I recently wrote an article on How to Dismiss Chapter 13 Bankruptcy. What about dismissing a Chapter 7?
Dismissal of Chapter 7 Isn’t Always Possible
Unlike Chapter 13, a debtor does not have an automatic right to dismiss their Chapter 7 bankruptcy. Except for rare cases, Chapter 7 cases are essentially unstoppable once their are filed. Chapter 7 bankruptcy is a “liquidation” bankruptcy. The Court is empowered to liquidate assets for the benefit of creditors. A vast majority of Debtors in Chapter 7 do not lose any property. Only a small percentage actually lose anything.
A Few Things Can Result in Dismissal of Chapter 7
You must appear at the Meeting of Creditors. The court can dismiss your case if you do not appear. I do not advise people to skip their Meeting of Creditors. After all, the court ordered the Debtor to appear.
The Chapter 7 Trustee and the United States Trustee can keep a Chapter 7 open notwithstanding the failure of the Debtor to appear at the Meeting of Creditors. Merely skipping the hearing isn’t an automatic dismissal.
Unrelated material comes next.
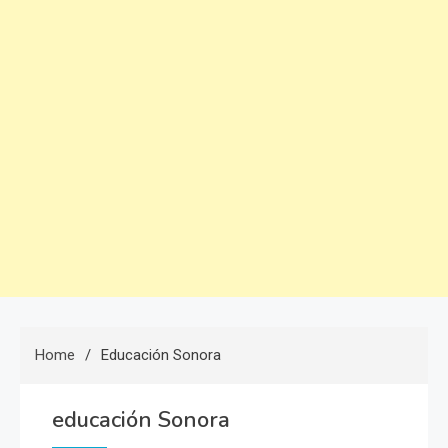
Home
Educación Sonora
educación Sonora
Failing to file all of the required paperwork with the Court can also result in dismissal of a bankruptcy. However, the same warning applies.
How to Dismiss Your Case
Asking the Bankruptcy Court for permission to dismiss your bankruptcy is the only formal way to request dismissal. You must file a “Motion to Dismiss.” In your motion, you must tell the court exactly why you are asking for the dismissal. The bankrutpcy court is likely going to be very skeptical of your request. If you don’t have an attorney, now would be a good time to get one.
Chapter 13 is a Last Resort
If things aren’t going to your way in your Chapter 7, you may want to try to convert to Chapter 13 instead of asking for a dismissal. The Court will not likely grant a conversion request after an unsuccessful attempt at dismissal.